Re: [tied] Re: Slavic palatalistions: why /c^/, /c/?

On Sat, 29 Oct 2005 08:51:30 +0000, tgpedersen
<tgpedersen@...> wrote:

>--- In cybalist@yahoogroups.com, Miguel Carrasquer <mcv@...> wrote:
>>
>> On Wed, 26 Oct 2005 11:44:30 +0000, tgpedersen
>> <tgpedersen@...> wrote:
>>
>> >
>> >
>> >BTW I had this thought:
>> >Suppose /c^/ ("/c´/") was once the palatalised partner of /c/ (they
>> >are both unmatched now, afaIk). Then original /i/, /e/ would have
>> >palatalised (result /c´/ > /c^/) and *ay > /E/ wouldn't
>(result /c/).
>>
>> There were more vowels in Slavic (to wit: a/o, a:/o:, u, u:,
>> au, aN), where the result is simply /k/.
>>
>
>True, but does it disprove the idea?
>AfaIk, PIE *i > Proto-Slav. *I which palatalises, so that would fit in
>with my idea, which goes something like:
>1) P.-Slav *k > c before front vowels (including *E)

I suppose by "E" you mean ê < *ai?

>2) P.-Slav.

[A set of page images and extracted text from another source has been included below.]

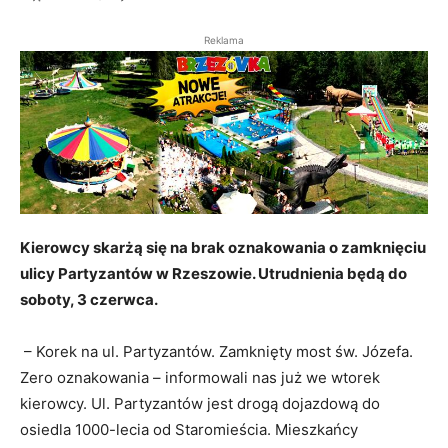
Reklama
Kierowcy skarżą się na brak oznakowania o zamknięciu
ulicy Partyzantów w Rzeszowie. Utrudnienia będą do
soboty, 3 czerwca.
– Korek na ul. Partyzantów. Zamknięty most św. Józefa.
Zero oznakowania – informowali nas już we wtorek
kierowcy. Ul. Partyzantów jest drogą dojazdową do
osiedla 1000-lecia od Staromieścia. Mieszkańcy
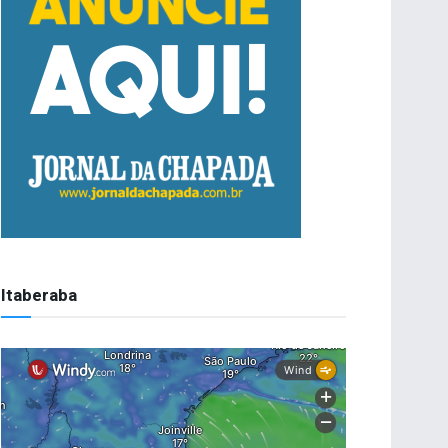
Itaberaba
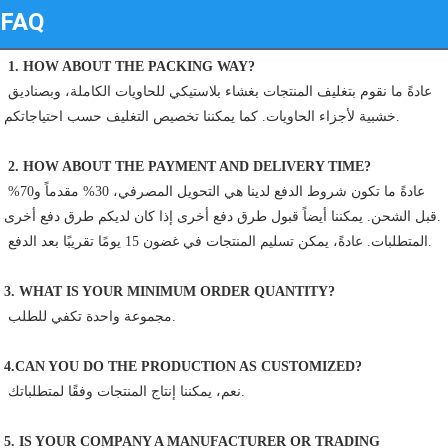
FAQ
1. HOW ABOUT THE PACKING WAY?
عادةً ما نقوم بتغليف المنتجات بغشاء بلاستيكي للحاويات الكاملة، وبصناديق 
خشبية لأجزاء الحاويات. كما يمكننا تخصيص التغليف حسب احتياجاتكم.
2. HOW ABOUT THE PAYMENT AND DELIVERY TIME?
عادةً ما تكون شروط الدفع لدينا هي التحويل المصرفي، 30% مقدماً و70% 
قبل الشحن. يمكننا أيضاً قبول طرق دفع أخرى إذا كان لديكم طرق دفع أخرى.
 المتطلبات. عادةً، يمكن تسليم المنتجات في غضون 15 يومًا تقريبًا بعد الدفع.
3. WHAT IS YOUR MINIMUM ORDER QUANTITY?
 مجموعة واحدة تكفي للطلب.
4.CAN YOU DO THE PRODUCTION AS CUSTOMIZED?
 نعم، يمكننا إنتاج المنتجات وفقًا لمتطلباتك.
5. IS YOUR COMPANY A MANUFACTURER OR TRADING 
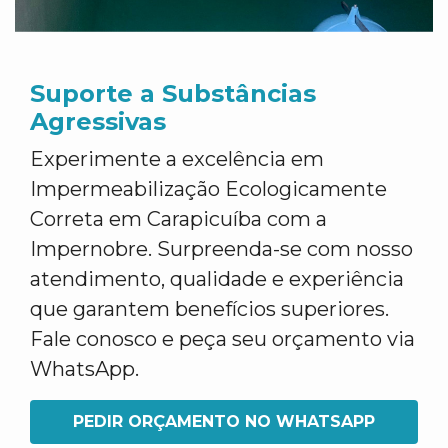
Suporte a Substâncias
Agressivas
Experimente a excelência em
Impermeabilização Ecologicamente
Correta em Carapicuíba com a
Impernobre. Surpreenda-se com nosso
atendimento, qualidade e experiência
que garantem benefícios superiores.
Fale conosco e peça seu orçamento via
WhatsApp.
PEDIR ORÇAMENTO NO WHATSAPP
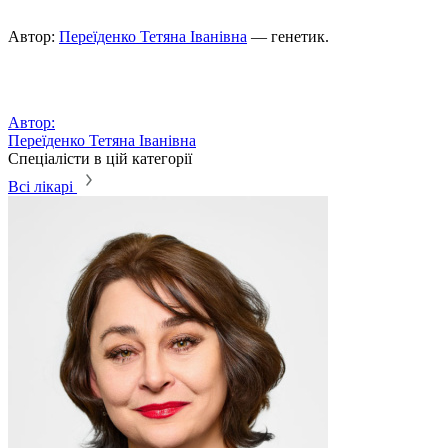
Автор:
Переїденко Тетяна Іванівна
— генетик.
Автор:
Переїденко Тетяна Іванівна
Спеціалісти в цій категорії
Всі лікарі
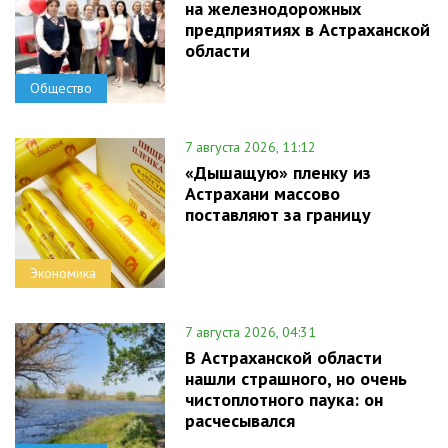
на железнодорожных
предприятиях в Астраханской
области
Общество
7 августа 2026, 11:12
«Дышащую» пленку из
Астрахани массово
поставляют за границу
Экономика
7 августа 2026, 04:31
В Астраханской области
нашли страшного, но очень
чистоплотного паука: он
расчесывался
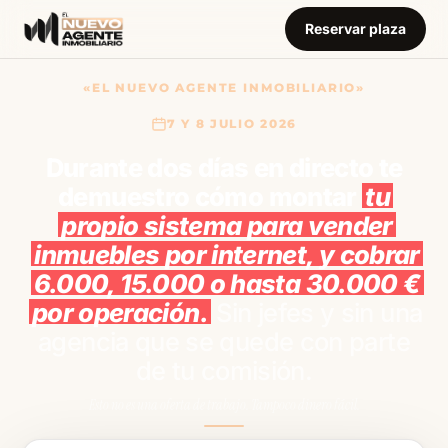
Reservar plaza
«EL NUEVO AGENTE INMOBILIARIO»
7 Y 8 JULIO 2026
Durante dos días en directo te
demuestro cómo montar
tu
propio sistema para vender
inmuebles por internet, y cobrar
6.000, 15.000 o hasta 30.000 €
por operación.
Sin jefes y sin una
agencia que se quede con parte
de tu comisión.
Esto no es una oferta de trabajo. Tampoco dinero fácil.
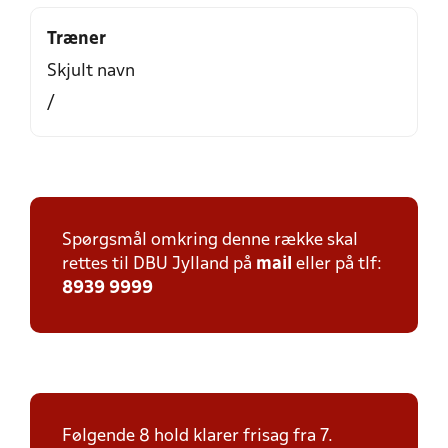
Træner
Skjult navn
/
Spørgsmål omkring denne række skal
rettes til DBU Jylland på
mail
eller på tlf:
8939 9999
Følgende 8 hold klarer frisag fra 7.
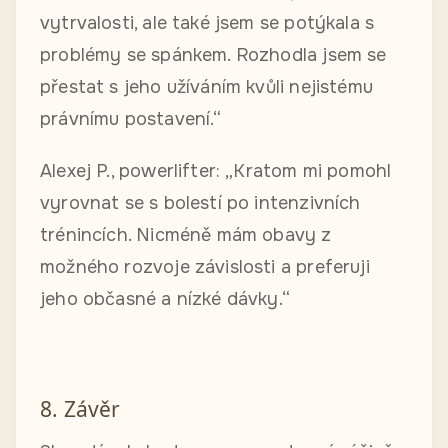
vytrvalosti, ale také jsem se potýkala s
problémy se spánkem. Rozhodla jsem se
přestat s jeho užíváním kvůli nejistému
právnímu postavení.“
Alexej P., powerlifter: „Kratom mi pomohl
vyrovnat se s bolestí po intenzivních
trénincích. Nicméně mám obavy z
možného rozvoje závislosti a preferuji
jeho občasné a nízké dávky.“
8. Závěr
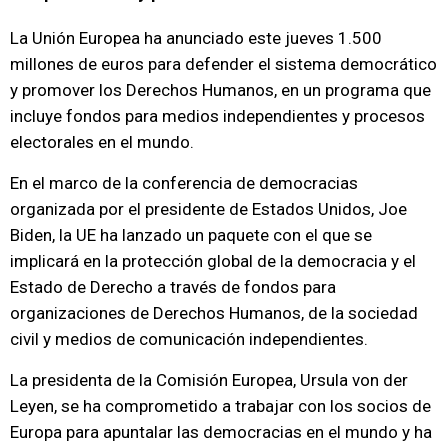
La Unión Europea ha anunciado este jueves 1.500
millones de euros para defender el sistema democrático
y promover los Derechos Humanos, en un programa que
incluye fondos para medios independientes y procesos
electorales en el mundo.
En el marco de la conferencia de democracias
organizada por el presidente de Estados Unidos, Joe
Biden, la UE ha lanzado un paquete con el que se
implicará en la protección global de la democracia y el
Estado de Derecho a través de fondos para
organizaciones de Derechos Humanos, de la sociedad
civil y medios de comunicación independientes.
La presidenta de la Comisión Europea, Ursula von der
Leyen, se ha comprometido a trabajar con los socios de
Europa para apuntalar las democracias en el mundo y ha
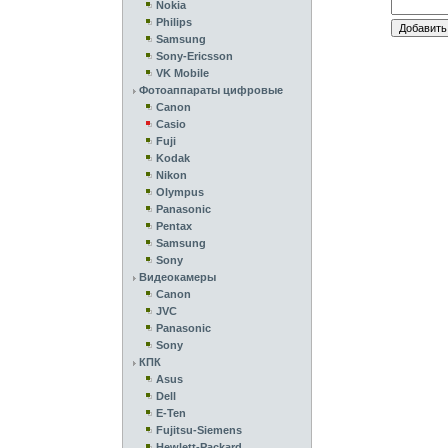
Nokia
Philips
Samsung
Sony-Ericsson
VK Mobile
Фотоаппараты цифровые
Canon
Casio
Fuji
Kodak
Nikon
Olympus
Panasonic
Pentax
Samsung
Sony
Видеокамеры
Canon
JVC
Panasonic
Sony
КПК
Asus
Dell
E-Ten
Fujitsu-Siemens
Hewlett-Packard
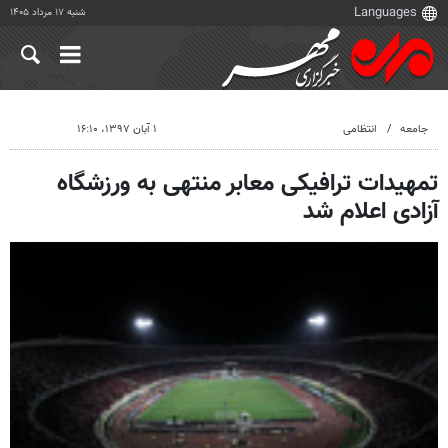
شنبه ۱۷ مرداد ۱۴۰۵
جامعه
انتظامی
۱ آبان ۱۳۹۷، ۱۶:۱۰
تمهیدات ترافیکی معابر منتهی به ورزشگاه
آزادی اعلام شد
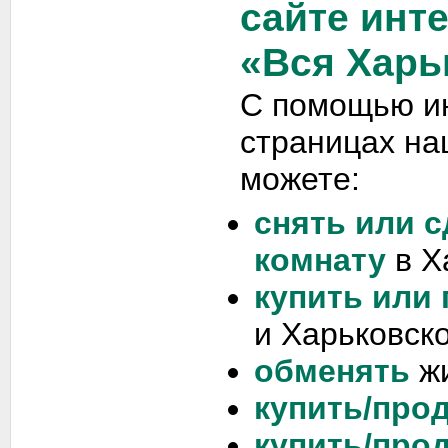
сайте инт
«Вся Харь
С помощью и
страницах на
можете:
снять или с
комнату
в Х
купить или
и Харьковско
обменять
жи
купить/прод
купить/про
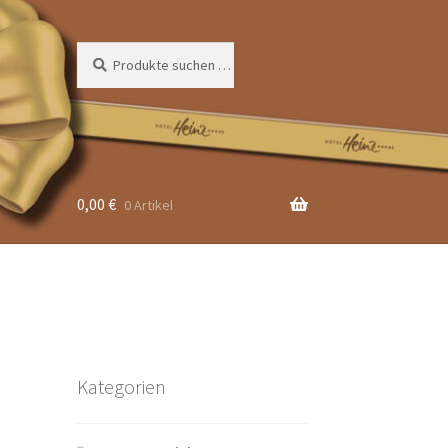
Suchen
Suchen
nach:
0,00
€
0 Artikel
Kategorien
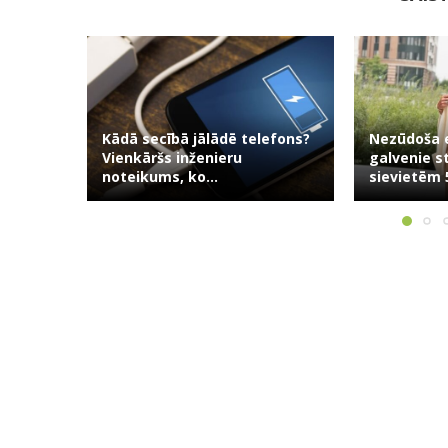
efons?
Nezūdoša elegance: 10
galvenie stila padomi
Kafija nav 
sievietēm 50+
garšīgi rīta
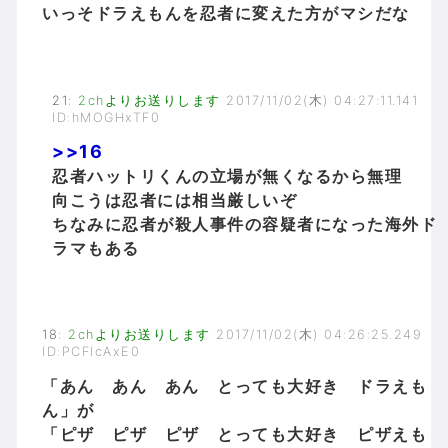
いっそドラえもんを忍者に変えた方がマシだな
21
:
2chよりお送りします
2017/11/02(木) 04:27:11.141
ID:hMOGHxTF0
>>16
忍者ハットリくんの立場が無くなるから無理
向こうは忍者には相当厳しいぞ
ちなみに忍者が殺人事件の容疑者になった海外ド
ラマもある
18
:
2chよりお送りします
2017/11/02(木) 04:26:25.249
ID:PCFIcAxE0
「あん あん あん とっても大好き ドラえも
ん」が
「ピザ ピザ ピザ とっても大好き ピザえも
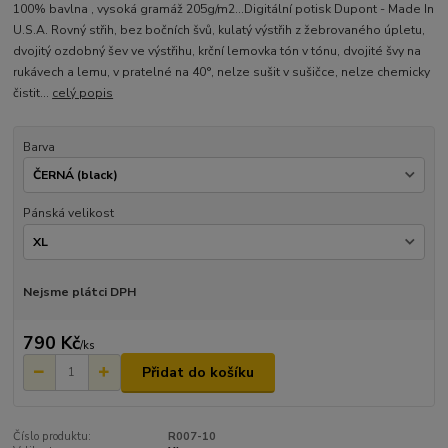
100% bavlna , vysoká gramáž 205g/m2...Digitální potisk Dupont - Made In
U.S.A. Rovný střih, bez bočních švů, kulatý výstřih z žebrovaného úpletu,
dvojitý ozdobný šev ve výstřihu, krční lemovka tón v tónu, dvojité švy na
rukávech a lemu, v pratelné na 40°, nelze sušit v sušičce, nelze chemicky
čistit...
celý popis
Barva
Pánská velikost
Nejsme plátci DPH
790 Kč
/
ks
Přidat do košíku
Číslo produktu:
R007-10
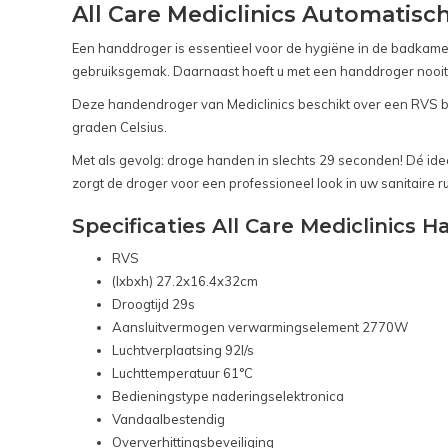
All Care Mediclinics Automatis
Een handdroger is essentieel voor de hygiëne in de badkamer 
gebruiksgemak. Daarnaast hoeft u met een handdroger nooit bi
Deze handendroger van Mediclinics beschikt over een RVS b
graden Celsius.
Met als gevolg: droge handen in slechts 29 seconden! Dé idea
zorgt de droger voor een professioneel look in uw sanitaire r
Specificaties All Care Mediclinics 
RVS
(lxbxh) 27.2x16.4x32cm
Droogtijd 29s
Aansluitvermogen verwarmingselement 2770W
Luchtverplaatsing 92l/s
Luchttemperatuur 61°C
Bedieningstype naderingselektronica
Vandaalbestendig
Oververhittingsbeveiliging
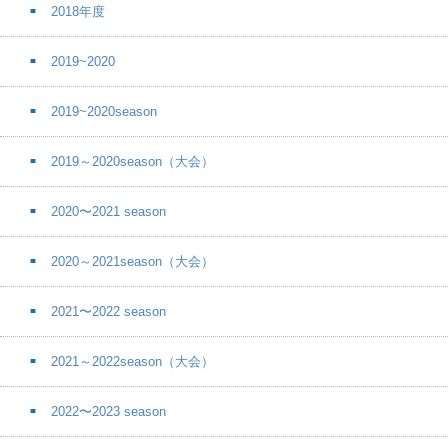
2018年度
2019~2020
2019~2020season
2019～2020season（大会）
2020〜2021 season
2020～2021season（大会）
2021〜2022 season
2021～2022season（大会）
2022〜2023 season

I palatalises the preceding consonant (standard theory)
>3) /c/ becomes /c^/ if palatalised.
>
>
>What does PIE *e become in Proto-Slavic?

/e/.

The actual developments can be given as follows:

PIE PS
*ka/*ko *ka > ko
*ke *ke > c^e 1st.pal.
*ki *ki > c^I 1st.pal.
*ku *ku > kU

*ka:/*ko: *ka: > ka
*ke: *ke: > c^a 1st.pal., ê > a
*ki: *ki: > c^i 1st.pal.
*ku: *ku: > ky
*kai/*koi *kai > cê 2nd.pal.
*kau/*kou *kau > ku
*kei *kei > c^i 1st.pal.
*keu *kjau > c^u j-pal. (au=au)

*kja/o *kja > c^e j-pal., a > e
*kju *kju > c^I j-pal., u > i > I
*kja:/o: *kja: > c^a j-pal., a: > e: > ê > a
*kju: *kju: > c^i j-pal., u: > i: > i
*kjai/oi *kjai > c^i j-pal., ai > ei > i: > i
*kjau/ou *kjau > c^u j-pal., au=au (and aN=aN).


=======================
Miguel Carrasquer Vidal
mcv@...